Inspired by the OP, I contacted Frontier tech support. He checked my cable modem settings and made a change. I then restarted the modem and things seem better for now. It was, however, a Frontier DNS issue apparently caused by an old configuration setting in their cable modem.

Greg, I’m so impressed by your diligence. This is super helpful for anyone who might find themselves in the same spot. Thanks a bunch for sharing & going down this rabbit hole.

is anyone getting this issue again. Im getting this is a strange way again. ISP is TDS.

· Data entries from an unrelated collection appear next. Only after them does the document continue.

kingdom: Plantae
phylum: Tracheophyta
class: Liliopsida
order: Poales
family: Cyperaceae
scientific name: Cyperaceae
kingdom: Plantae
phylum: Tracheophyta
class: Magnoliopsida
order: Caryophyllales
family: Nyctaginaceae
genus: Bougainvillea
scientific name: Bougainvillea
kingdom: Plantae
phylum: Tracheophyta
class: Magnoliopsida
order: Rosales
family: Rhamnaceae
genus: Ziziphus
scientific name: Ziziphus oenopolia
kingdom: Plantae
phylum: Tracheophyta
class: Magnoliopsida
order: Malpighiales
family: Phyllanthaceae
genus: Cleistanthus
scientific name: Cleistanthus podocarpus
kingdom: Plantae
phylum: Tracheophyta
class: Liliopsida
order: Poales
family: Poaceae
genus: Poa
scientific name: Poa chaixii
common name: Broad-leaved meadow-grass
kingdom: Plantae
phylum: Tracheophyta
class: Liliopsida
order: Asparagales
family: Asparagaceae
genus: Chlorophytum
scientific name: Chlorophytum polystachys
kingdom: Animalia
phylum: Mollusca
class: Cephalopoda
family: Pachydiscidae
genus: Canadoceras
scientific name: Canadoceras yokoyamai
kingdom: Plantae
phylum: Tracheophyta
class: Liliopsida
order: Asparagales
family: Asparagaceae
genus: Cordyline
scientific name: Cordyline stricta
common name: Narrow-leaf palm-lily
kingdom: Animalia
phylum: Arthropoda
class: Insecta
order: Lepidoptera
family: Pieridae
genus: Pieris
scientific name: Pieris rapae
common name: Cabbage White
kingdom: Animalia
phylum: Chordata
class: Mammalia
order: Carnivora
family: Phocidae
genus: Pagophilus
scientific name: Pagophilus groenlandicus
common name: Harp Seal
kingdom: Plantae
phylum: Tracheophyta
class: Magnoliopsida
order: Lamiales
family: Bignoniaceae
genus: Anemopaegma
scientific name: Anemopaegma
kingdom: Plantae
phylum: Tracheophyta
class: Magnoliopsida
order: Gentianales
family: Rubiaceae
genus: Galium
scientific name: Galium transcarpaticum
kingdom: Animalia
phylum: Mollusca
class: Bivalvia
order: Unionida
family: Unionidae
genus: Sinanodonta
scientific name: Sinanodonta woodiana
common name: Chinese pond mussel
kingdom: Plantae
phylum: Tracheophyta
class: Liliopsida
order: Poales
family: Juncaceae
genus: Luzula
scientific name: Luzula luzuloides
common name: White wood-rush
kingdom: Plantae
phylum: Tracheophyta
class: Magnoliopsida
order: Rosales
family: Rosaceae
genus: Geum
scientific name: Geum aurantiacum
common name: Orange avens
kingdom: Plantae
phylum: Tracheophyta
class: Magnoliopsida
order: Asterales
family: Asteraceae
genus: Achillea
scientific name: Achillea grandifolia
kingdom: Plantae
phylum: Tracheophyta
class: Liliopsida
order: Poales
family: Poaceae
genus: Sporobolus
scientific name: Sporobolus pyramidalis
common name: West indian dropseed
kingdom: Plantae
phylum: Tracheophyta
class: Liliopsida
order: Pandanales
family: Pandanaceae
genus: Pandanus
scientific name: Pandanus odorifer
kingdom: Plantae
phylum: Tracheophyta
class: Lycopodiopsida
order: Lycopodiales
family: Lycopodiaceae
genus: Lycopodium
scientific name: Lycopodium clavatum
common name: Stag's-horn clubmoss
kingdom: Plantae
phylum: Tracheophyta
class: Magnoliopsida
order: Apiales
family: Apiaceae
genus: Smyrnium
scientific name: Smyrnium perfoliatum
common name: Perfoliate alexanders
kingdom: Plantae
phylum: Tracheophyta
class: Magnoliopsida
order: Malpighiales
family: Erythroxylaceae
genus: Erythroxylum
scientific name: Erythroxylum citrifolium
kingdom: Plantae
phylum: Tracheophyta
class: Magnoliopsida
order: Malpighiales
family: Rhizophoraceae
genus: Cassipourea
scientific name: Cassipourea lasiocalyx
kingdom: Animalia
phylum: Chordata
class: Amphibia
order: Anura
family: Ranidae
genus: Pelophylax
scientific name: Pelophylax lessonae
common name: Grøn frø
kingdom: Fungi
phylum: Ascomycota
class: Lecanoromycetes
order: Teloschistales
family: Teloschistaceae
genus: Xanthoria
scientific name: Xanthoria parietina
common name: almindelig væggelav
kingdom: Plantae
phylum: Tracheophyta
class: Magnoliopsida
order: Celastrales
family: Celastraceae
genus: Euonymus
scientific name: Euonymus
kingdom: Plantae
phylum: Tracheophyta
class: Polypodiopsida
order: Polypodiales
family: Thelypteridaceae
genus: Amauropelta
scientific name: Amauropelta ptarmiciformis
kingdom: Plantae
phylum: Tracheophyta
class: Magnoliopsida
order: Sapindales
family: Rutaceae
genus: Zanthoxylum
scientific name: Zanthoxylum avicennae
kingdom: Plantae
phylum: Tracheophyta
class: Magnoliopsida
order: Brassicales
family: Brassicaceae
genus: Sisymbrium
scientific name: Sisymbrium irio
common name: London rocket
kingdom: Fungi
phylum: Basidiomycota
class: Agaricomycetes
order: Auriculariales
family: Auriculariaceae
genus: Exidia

last year it was netlify.com not loading at all. This year preview sites that have the ending netlify.app works but certain domains that is pointing to netlify servers from godaddy is not loading. turn off the wifi on the phone it also works. done all that restart router etc still didn’t fix the issue.

Same scenario. without vpn it doesn’t load, just a white screen. but when VPN is active it loads.

@stefantrinh1 That would mean this is still a local issue, not an issue with Netlify.